RAY CUNHA
BRASÍLIA, 3 DE NOVEMBRO DE 2025 – O poeta Isnard Brandão Lima Filho ofertava rosas para a madrugada, quando, na sua alma, a noite caía, noite de tormenta, trechos tortuosos do caminho, quando a força se esvai e já não suamos água, mas sangue. Só podemos dar o que temos, e era o que tinha o poeta, rosas.
Às vezes, cai a noite na minha alma. Sem astrolábio, navego na escuridão. Não reclamo. Não emito som algum. Apenas espero, como quem olha para uma parede horas a fio. Então, percebo que faz escuro na minha alma.
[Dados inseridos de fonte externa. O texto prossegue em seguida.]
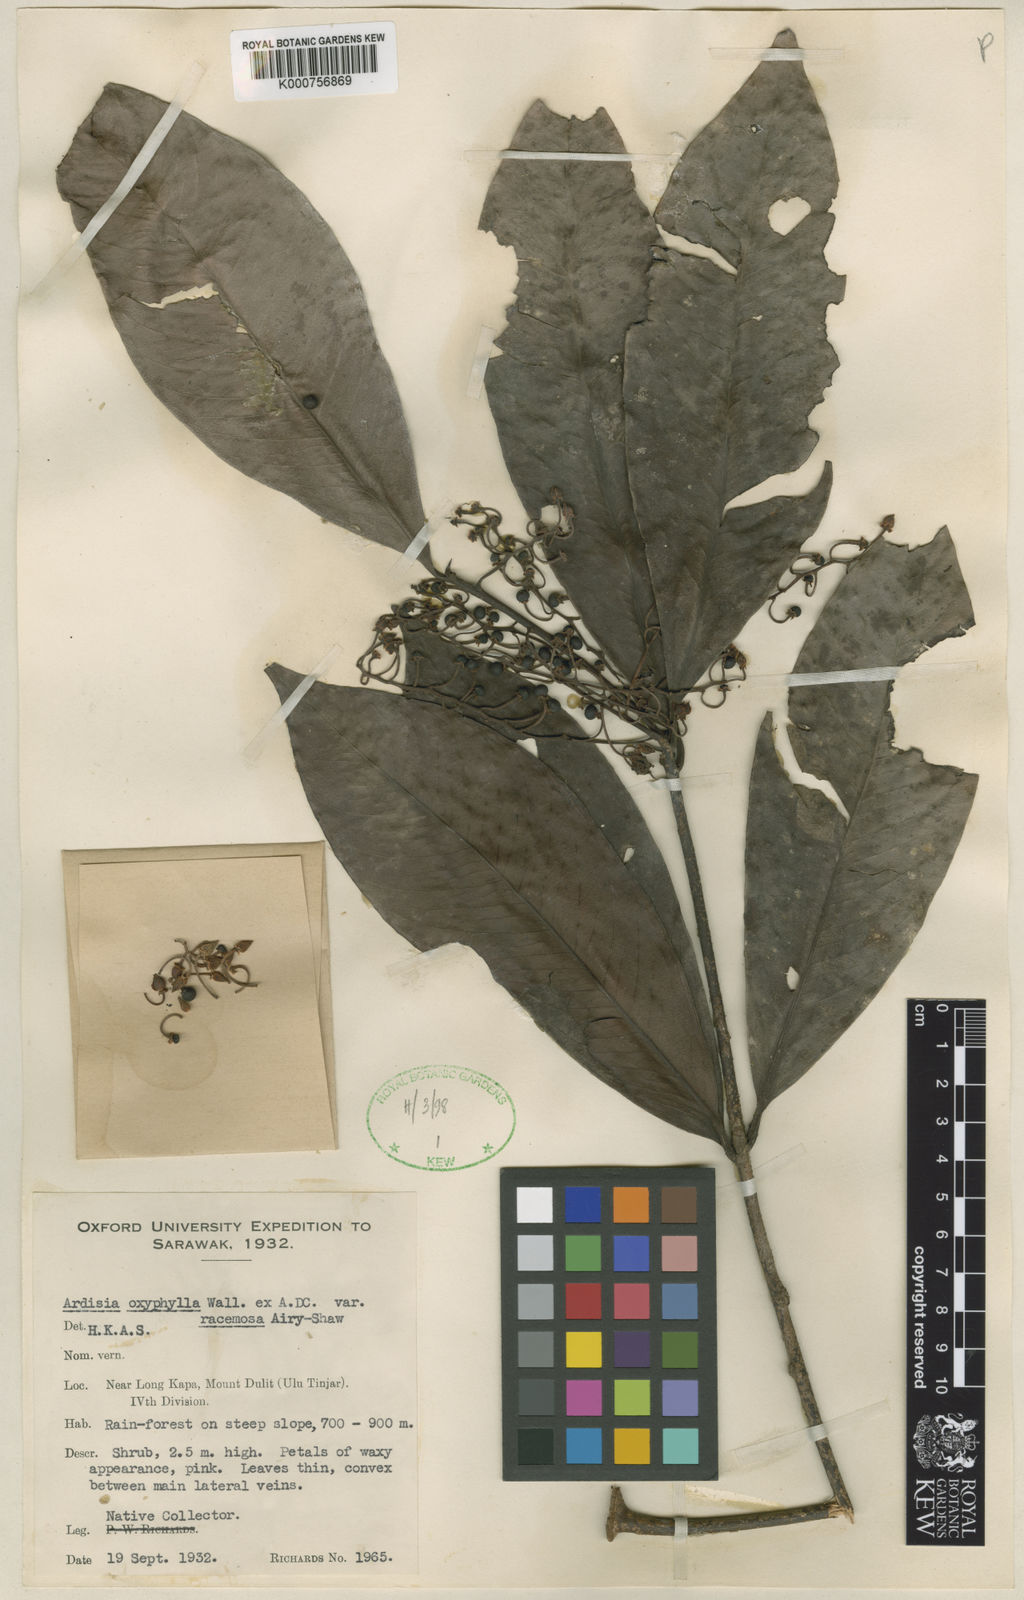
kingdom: Plantae
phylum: Tracheophyta
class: Magnoliopsida
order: Ericales
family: Primulaceae
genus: Ardisia
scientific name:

Ah! se uma quantidade absurda de estrelas cintilasse no meu olhar! – penso. Mas quando nos sentimos assim, afogados na noite da vida e no silêncio, não há estrelas.
Porém não há noite que não termine. Massaharu Taniguchi alertou: a hora mais escura antecede a manhã. Sei também que depois da tempestade vem a bonança. De modo que se sobrevivemos ao negror, ao silêncio e à tempestade, se pisamos terra firme ao sol, é porque começa a primavera. Pode ser a última primavera, mas primavera.
Os sobreviventes não têm mais vícios, nem apego, são livres como leões de asas, como a luz, os elétrons, vão aonde querem e nada pode matá-los, nem deixá-los tristes. Poeta, farei como tu, ofertarei rosas para a madrugada, e também o azul, além de uma pedra de rubi que garimpei no meu coração.
A escuridão e o silêncio são os trechos de difícil transposição no caminho, com abismos, desertos, noites eternas. Então, o passado volta para nos resgatar. Perfume de jasmineiros, risos de crianças, cheiro de maresia, o sabor da mulher amada, os livros que lemos e relemos incansavelmente, merengue, mambo, o Concerto Para Piano e Orquestra em Ré Menor, de Mozart.
Há muitas coisas que eu queria fazer e não pude, como, por exemplo, já adulto, bater papo com meu pai em um bar, e sonhar com tudo o que ele me contaria. Também gostaria de bater papo com Ernert Hemingway, bebendo daiquiri. E se pudesse voltar à juventude pediria perdão à cada mulher que fiz chorar, porque eu era uma besta quadrada.
Se ainda fosse possível, eu seria paraquedista, atiraria bem e seria exímio em kendo, escalaria o Pico da Neblina e pescaria no Arquipélago das Cagarras. E uma coisa que certamente faria seria ler muito mais do que já li, pois ler é a viagem mais top.
Pensando bem, quando cai a noite na minha alma, basta beijar a mulher amada, procurar, na minha estante, um desses livros cheios de mistérios e luzes, e tomar cerveja com José Aparecido Ribeiro, em Belo Horizonte, bater perna em Copacabana, tomar tacacá na Avenida Nazaré, em Belém, e visitar a casa de Fernando Canto, em Macapá, para apreciar telas de Olivar Cunha. O melhor de tudo é o encontro com os personagens que nascem de madrugada.
De modo que só cai a noite na alma de um escritor quando ele está impedido de escrever, e um escritor classe A escreve mesmo que esteja preso em uma penitenciária, até doente em uma cama. Escreverá, mesmo assim, enquanto tiver força.
Quando a
noite cai sem estrelas, sem rosas, sem a voz da mulher amada, basta lembrar-se que
as noites, todas elas, são navios feéricos, pois escritores contam sempre com uma
estante, um computador, uma galáxia de imaginação.